**YOUR OBJECTIVE:** Restate each record below word for word, skipping images.

**RECORDS PROVIDED:**
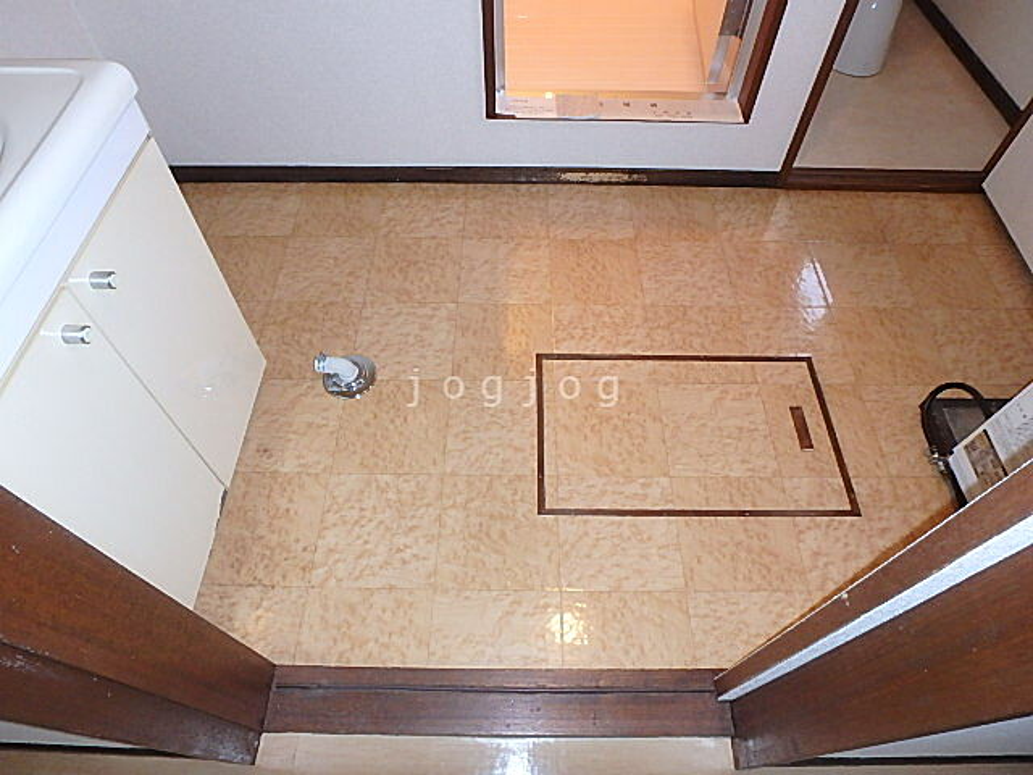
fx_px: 627
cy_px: 388
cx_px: 516
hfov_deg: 79.0
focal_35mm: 21
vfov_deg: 63.4
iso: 400
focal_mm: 3.7
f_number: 3.5
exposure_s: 1/30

**ANSWER:**
fx_px: 627
cy_px: 388
cx_px: 516
hfov_deg: 79.0
focal_35mm: 21
vfov_deg: 63.4
iso: 400
focal_mm: 3.7
f_number: 3.5
exposure_s: 1/30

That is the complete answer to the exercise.